For the band’s “Songs” EPs, the subject matter is all across the map. The most recent — not counting the folk-tinted “Songs for a Late Night Morning,” which he just finished, and “Songs for a Turntable,” which is written and recorded as well (and which Kinney describes as the “James Gang and Grand Funk Railroad hanging out in Jimmy Page’s basement and having a party on the shag carpet”) — is a throwback to the “weirder” material that often gets left off of full-length records. Trippy guitar scales, drenched in reverb, chiming melodies from a variety of instruments ... all those sounds go back to his love of the Fab Four, Kinney said.
“Not only do I have the rock and the folk bipolar, dual life in my makeup, but in the rock life, I’ve always had a collection of records that span from Beatles psychedelia,” he said. “‘Sgt. Pepper’ spawned a lot of bands in a lot of small American towns to try and be like that. They couldn’t came up with their own kinds of things, so they started using electric sitars and things like that and created this whole other sound that didn’t come from anywhere but America, this American psychedelic sound.
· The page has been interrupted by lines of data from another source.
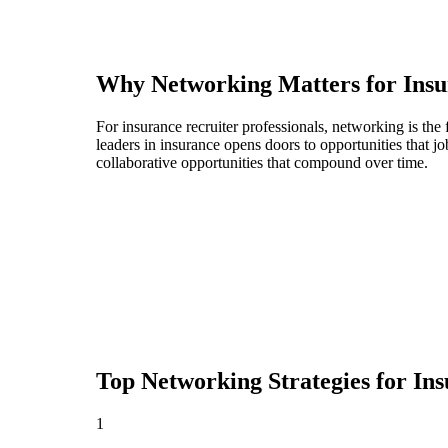
Why Networking Matters for
Insu
For insurance recruiter professionals, networking is th
leaders in insurance opens doors to opportunities that 
collaborative opportunities that compound over time.
Top Networking Strategies for
Ins
1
“That happened right when I was a kid, in 1968 and 69. I remember seeing The Messengers from Chicago, who dressed like Paul Revere and the Raiders, and even though I kind of grew out of that era, if you go back and listen to (Drivin’ N’ Cryin’) songs like ‘Can’t Promise You the World’ or ‘Straight to Hell,’ they’re kind of a little bit of weird psychedelic country.”
Ideally, he said, he’d like to do a tour of just the EPs — small shows, charge only $5 a head and play no hits. Getting venues — and even fans — to sign off on such an idea is a long shot (even though he recently did two such mid-week shows in Atlanta), however, but a guy like Kinney can’t help but smile at the thought.
“Doing that was really fun for me, because it was like it was 1988 again,” he said. “Back then, we had no hit songs. We were kind of selling ourselves as a band, and people were coming out to see Drivin’ N’ Cryin’, a band from Atlanta. They weren’t coming to hear one song from the radio that was their favorite.”